Auf die Frage, ob seine Ausführungen deutlich gewesen und verstanden worden seien, erwiderte
D. Axenfeld: "Ich habe die Ausführungen Euer Exzellenz wohl verstanden. Mir liegt aber ihnen gegenüber sehr daran, festzustellen, daß wir nicht gekommen sind, um zu tadeln oder anzuklagen, sondern nur, um in loyalster Gesinnung Hilfe zu erbitten für Notleidende. Diese hungernden Frauen und Kinder können der Türkei nicht gefährlich sein. Es handelt sich um ein Werk der rein menschlichen Barmherzigkeit."
Djemal Pascha: Dem kann ich nur beistimmen. Ich bin gern bereit, in jeder Beziehung Ihre Arbeiten zu unterstützen und unentgeltlich Lebensmittel zu gewähren. Schreiben Sie Ihren Freunden in Aleppo und Marasch, in Jerusalem und Beirut und anderen Orten, daß sie ihre Bitten mir vorlegen. Ich werde reichlich helfen und auch in anderen Bezirken meinen Einfluß geltend zu machen suchen."
Oberlehrer Sommer dankt in türkischer Sprache für die bisherige Hilfe und die freundliche Zusage der freien Gewährung von Lebensmitteln. Da die Hungersnot sehr empfindlich und Getreide auf dem offenen Markt nicht zu haben sei, bittet er besonders um Gewährung von Getreide aus den staatlichen Vorräten. Es sei dieses eine reine Menschlichkeitsfrage; auch in unseren Anstalten, besonders den Krankenhäusern, werde Christen und Muhammedanern die gleiche Hilfe zuteil.

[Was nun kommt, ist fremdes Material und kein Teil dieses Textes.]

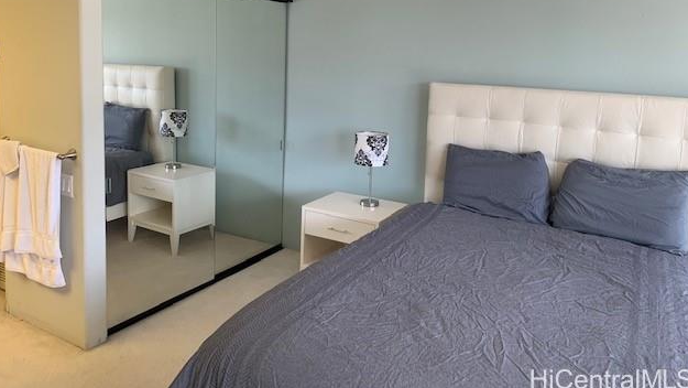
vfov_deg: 39.7
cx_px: 340
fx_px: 529
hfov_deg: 66.0
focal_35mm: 29
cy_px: 126
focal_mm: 4.25
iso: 64
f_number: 1.8
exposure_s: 1/60
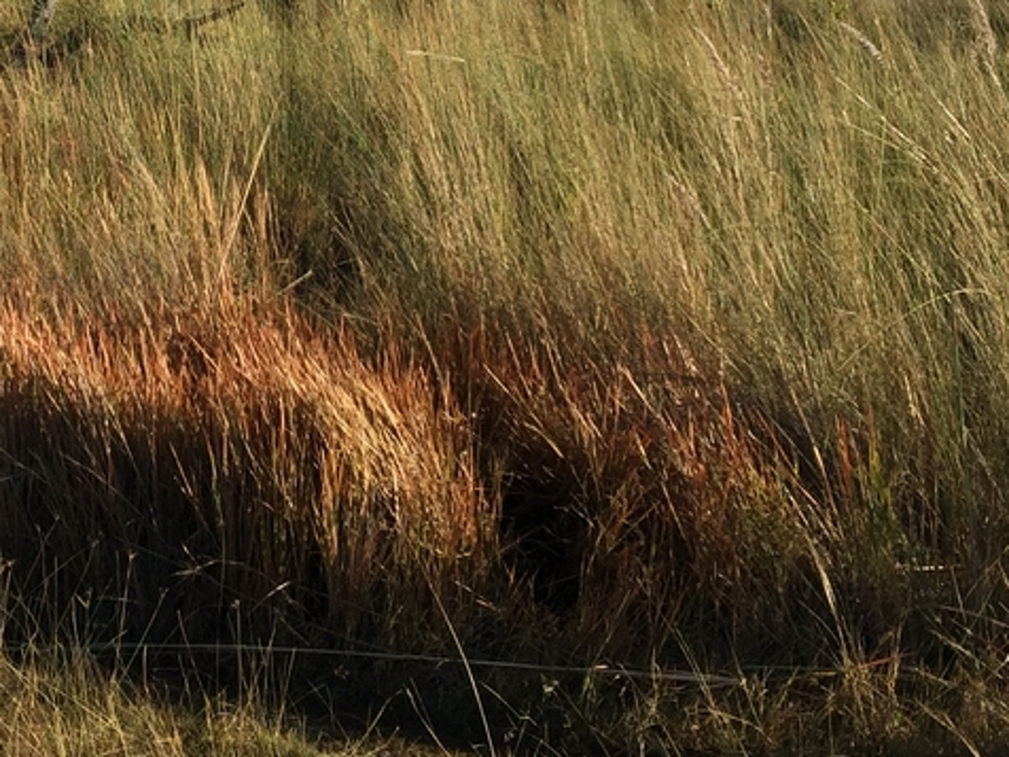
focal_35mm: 78
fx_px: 2274
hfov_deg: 24.8
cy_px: 8
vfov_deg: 18.4
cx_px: 261
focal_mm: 4.15
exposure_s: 1/1276
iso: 32
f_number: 2.2
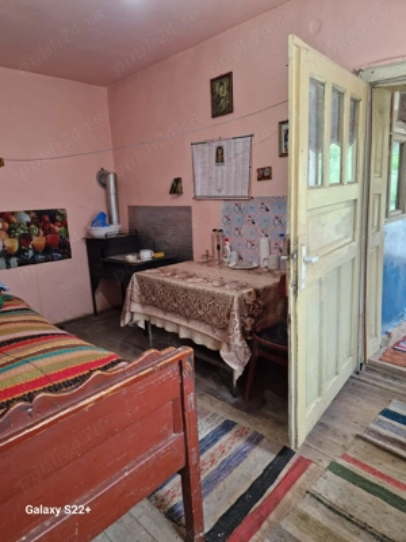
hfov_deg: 58.9
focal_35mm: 23
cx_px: 203
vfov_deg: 73.9
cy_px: 271
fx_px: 360
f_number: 1.8
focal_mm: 5.4
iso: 200
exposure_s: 1/100
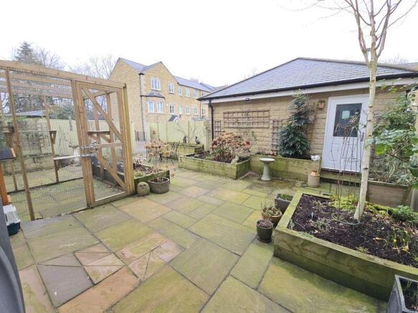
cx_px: 209
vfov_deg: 89.9
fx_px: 157
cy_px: 156
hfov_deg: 106.2
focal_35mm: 13
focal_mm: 2.2
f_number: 2.2
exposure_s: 1/195
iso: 50
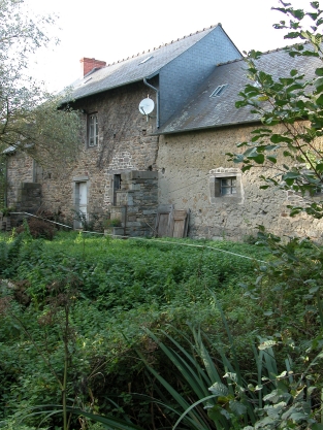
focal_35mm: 43
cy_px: 200
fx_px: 535
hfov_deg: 33.6
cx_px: 159
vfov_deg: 43.8
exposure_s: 1/68.5
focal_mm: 8.9
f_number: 3.2
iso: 100
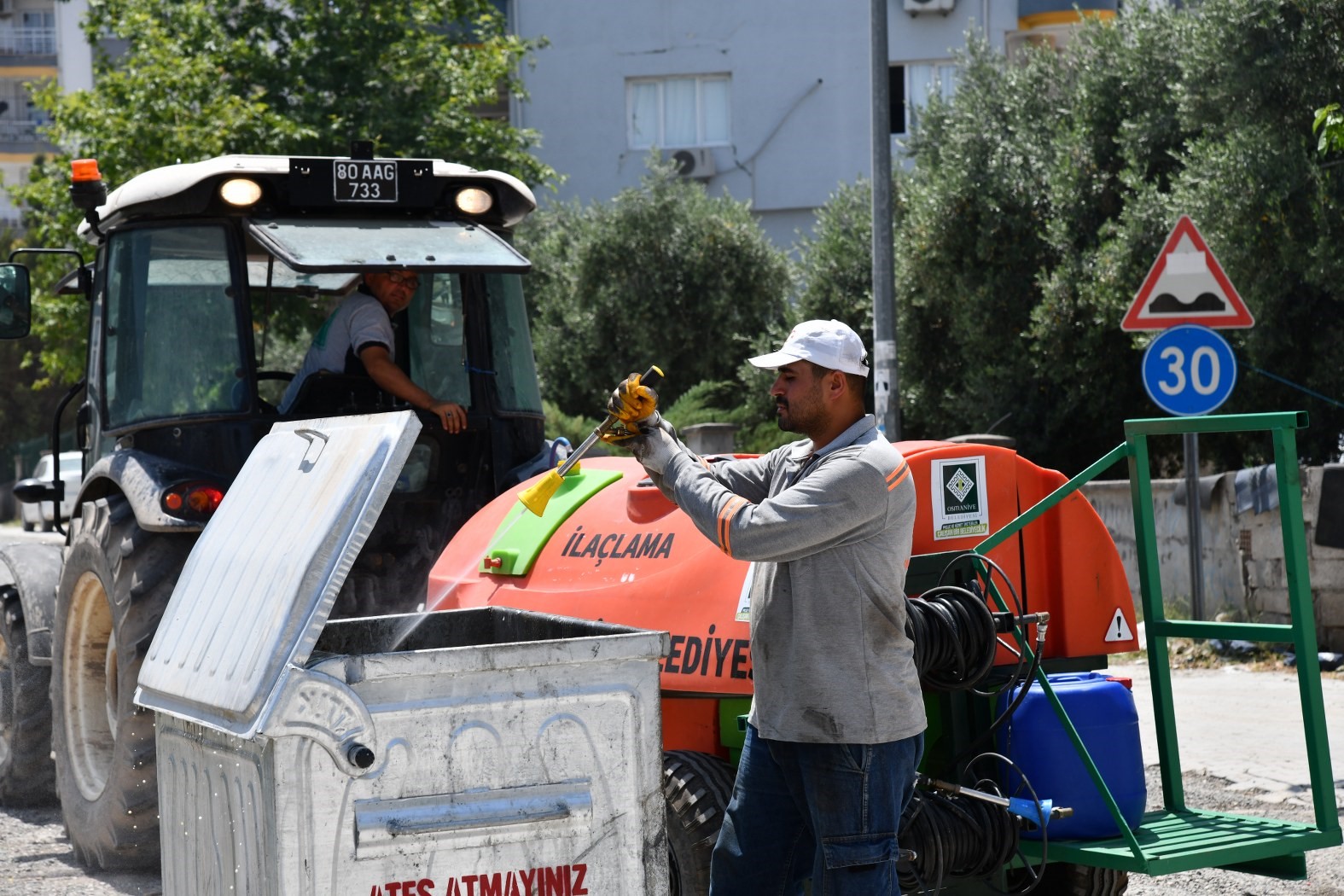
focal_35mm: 85
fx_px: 3173
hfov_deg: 23.9
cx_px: 672
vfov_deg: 16.1
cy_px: 448
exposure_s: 1/800
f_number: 8
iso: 320
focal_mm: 85
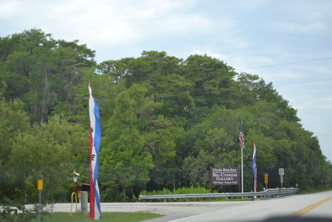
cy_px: 111
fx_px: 719
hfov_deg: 26.0
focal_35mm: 78
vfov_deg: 17.5
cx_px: 166
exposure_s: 1/160
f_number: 6.3
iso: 100
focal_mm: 52
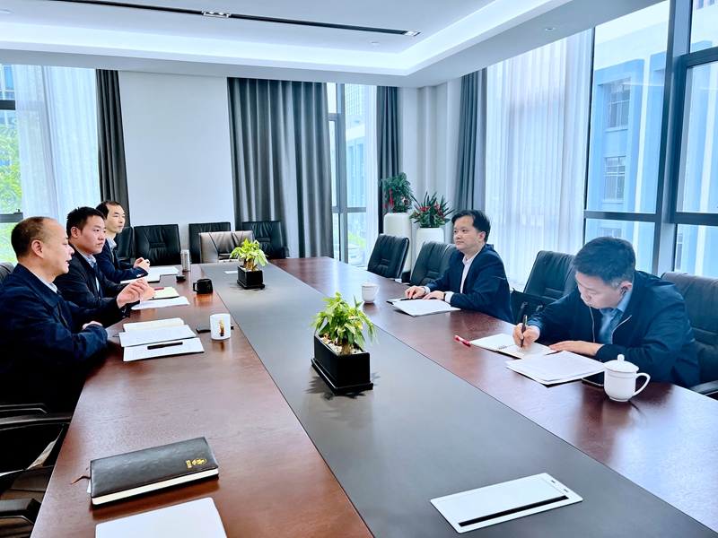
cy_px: 269
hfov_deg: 67.3
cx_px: 359
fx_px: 539
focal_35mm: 26
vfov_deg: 53.1
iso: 80
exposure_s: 1/100
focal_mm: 5.7
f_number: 1.5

Djemal Pascha, ebenfalls in türkischer Sprache: "Das ist auch meine persönliche Stellung. Ich mache keinen Unterschied zwischen Christen und Muhammedanern. Das Wohl aller Osmanen liegt mir am Herzen. Der Grundsatz der Toleranz ist mir sehr sympathisch. Ihre Bitten will ich gerne gewähren."
Mit Handschlag wurden die Besucher freundlich entlassen.